Mehmet
Özay 12.10.2024
Aksine
ortada bir yandan, ekonomi ve bilgi alanında, kasıtlı ve niyetli bir yapılanma
ve öte yandan, bu unsurları biraraya getirecek çevrelerde var olan araştırmacı
ruhun özellikleriyle karşılaşıyoruz.
Temellerin
oluşum
Bu
maddi ve manevi bağlamları biraraya getirmeyi sağlayacak, gayet önemli bir
hazırlık aşaması bulunuyor.
Bu
durum, Avrupa’da ‘Karanlık’ dönemin geçilmiş ve Avrupa’da var olan milletlerin
kendi aralarındaki çatışmacı yaklaşımlarını kısmen sona ermiş olmasının rolü
yabana atılamaz.
Ya
da, buna ilâve olarak, İber Yarımadası özelinde düşünecek olursak, Avrupa içi
çatışmadan, -en azından, Avrupa Kıtası’nın güneyinde- kendini ayırabilen bir
sürecin gelişmekte olduğunu da ileri sürülebiliriz.[1]
Bununla
söylemek istediğimiz, kapalı denizlerden açık denizlere yani, Okyanuslara
açılmada ilgili ulusların ne tür bir yöntem izledikleri, nelerle ve kimlerle
karşılaştıkları, bu karşılaşmalar üzerine refleksif bir yaklaşım sergileyerek
süreci yeniden ve de ‘onararak’ devam ettirdikleri gözlemleniyor.
Bu
yazıda, söz konusu sömürgecilik süreçlerinin, erken dönem evrelerine dair bazı
görüşleri, Portekizlilerin Afrika kıyılarındaki ilk tecrübeleri bağlamında
kısaca ele alacağım.
1414
ilâ 1448 yılları arasına tekabül eden bu erken dönem denizciliğe dair
teşebbüsler bize, 15. yüzyılın sonunda Portekizlileri, Hindistan sahillerine
çıkartabilmiş olmasını yeniden değerlendirme imkânı tanıyacaktır.
Denizci
Henry öncesi
Portekizliler
ve denizcilik dendiğinde akla gelen ilk isim ‘Denizci Henry (Henry the Navy)

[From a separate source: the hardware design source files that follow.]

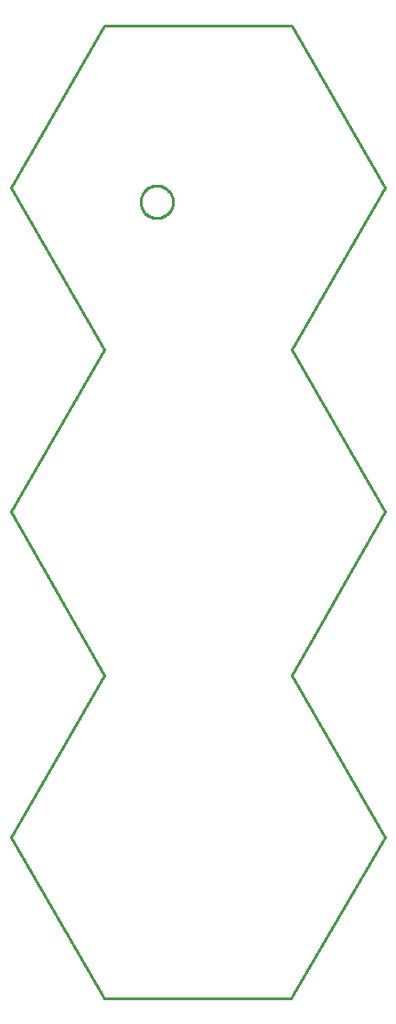
<source format=gbr>
G04 EAGLE Gerber RS-274X export*
G75*
%MOMM*%
%FSLAX34Y34*%
%LPD*%
%IN*%
%IPPOS*%
%AMOC8*
5,1,8,0,0,1.08239X$1,22.5*%
G01*
%ADD10C,0.254000*%


D10*
X-139863Y94806D02*
X-53009Y-54179D01*
X119684Y-54179D01*
X206538Y94806D01*
X119938Y244806D01*
X206538Y395770D01*
X119938Y545770D01*
X206538Y695770D01*
X119938Y845770D01*
X-53263Y845770D01*
X-139863Y695770D01*
X-53263Y545770D01*
X-139863Y395770D01*
X-53263Y244806D01*
X-139863Y94806D01*
X10238Y682089D02*
X10161Y681021D01*
X10009Y679960D01*
X9781Y678913D01*
X9479Y677885D01*
X9105Y676881D01*
X8659Y675906D01*
X8146Y674966D01*
X7567Y674065D01*
X6925Y673207D01*
X6223Y672397D01*
X5465Y671640D01*
X4656Y670938D01*
X3798Y670296D01*
X2896Y669717D01*
X1956Y669203D01*
X981Y668758D01*
X-23Y668384D01*
X-1051Y668082D01*
X-2098Y667854D01*
X-3158Y667701D01*
X-4227Y667625D01*
X-5298Y667625D01*
X-6367Y667701D01*
X-7428Y667854D01*
X-8474Y668082D01*
X-9503Y668384D01*
X-10506Y668758D01*
X-11481Y669203D01*
X-12421Y669717D01*
X-13323Y670296D01*
X-14181Y670938D01*
X-14990Y671640D01*
X-15748Y672397D01*
X-16450Y673207D01*
X-17092Y674065D01*
X-17671Y674966D01*
X-18184Y675906D01*
X-18630Y676881D01*
X-19004Y677885D01*
X-19306Y678913D01*
X-19534Y679960D01*
X-19686Y681021D01*
X-19763Y682089D01*
X-19763Y683161D01*
X-19686Y684229D01*
X-19534Y685290D01*
X-19306Y686337D01*
X-19004Y687365D01*
X-18630Y688369D01*
X-18184Y689344D01*
X-17671Y690284D01*
X-17092Y691185D01*
X-16450Y692043D01*
X-15748Y692853D01*
X-14990Y693610D01*
X-14181Y694312D01*
X-13323Y694954D01*
X-12421Y695533D01*
X-11481Y696047D01*
X-10506Y696492D01*
X-9503Y696866D01*
X-8474Y697168D01*
X-7428Y697396D01*
X-6367Y697549D01*
X-5298Y697625D01*
X-4227Y697625D01*
X-3158Y697549D01*
X-2098Y697396D01*
X-1051Y697168D01*
X-23Y696866D01*
X981Y696492D01*
X1956Y696047D01*
X2896Y695533D01*
X3798Y694954D01*
X4656Y694312D01*
X5465Y693610D01*
X6223Y692853D01*
X6925Y692043D01*
X7567Y691185D01*
X8146Y690284D01*
X8659Y689344D01*
X9105Y688369D01*
X9479Y687365D01*
X9781Y686337D01*
X10009Y685290D01*
X10161Y684229D01*
X10238Y683161D01*
X10238Y682089D01*
M02*

</source>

(1394-1463). Kral Henry’nin, ‘Denizci’ (the Navy) lakabını almasının
gayet açık bir şekilde, bu süreçteki rolüne atıfta bulunduğu ortada.
Bununla birlikte,
sürecin öncesi olduğuna da kuşku yok...
Nihayetinde bir
kurumsal yapı olarak denizciliğin gelişmesinin İber Yarımadası gibi Güney
Avrupa’nın, Akdeniz ve Okyanus’a komşu bölgesinde, 15. yüzyıl ilk yarısında
icad edildiğini düşünmek, büyük ölçüde doğru olmayan bir yaklaşıma tekabül ediyor.
Belki, Denizci
Henry bağlamında sorulması gereken husus, ‘O’nun, niçin böylesi bir eğilimi
güçlü bir şekilde ortaya koyduğu ve bunda, istikrarlı bir süreci devam
ettirdiği’ şeklinde olmalıdır.
Bu soruya belki,
aşağıda kayda değer bir şekilde, cevap verme imkânı bulacağız.
Denizci Henry’den önce,
babası Kral John’un denizciliğe, kayda değer bir yatırımı olduğu anlaşılıyor...
Portekizlilerin,
1415 yılında, İber Yarımadası’ndan Kuzey Afrika’nın en batısında Ceuta’ya
düzenledikleri seferin baş aktörü Henry değil, babası John’dur.
Henry’nin, daha
henüz 21 yaşındayken, prenslik döneminde meşhur Ceuta Seferi’ne katılmasının,
‘cengâver’ nitelikli bir prens veya geleceğin kralı ile karşı karşıya
olduğumuzu akla getirdiği gibi, oğluna bu imkânı tanıyan kudretli bir Kral
yani, baba John’un da varlığının yabana atılamaz olduğunu gösteriyor.[2]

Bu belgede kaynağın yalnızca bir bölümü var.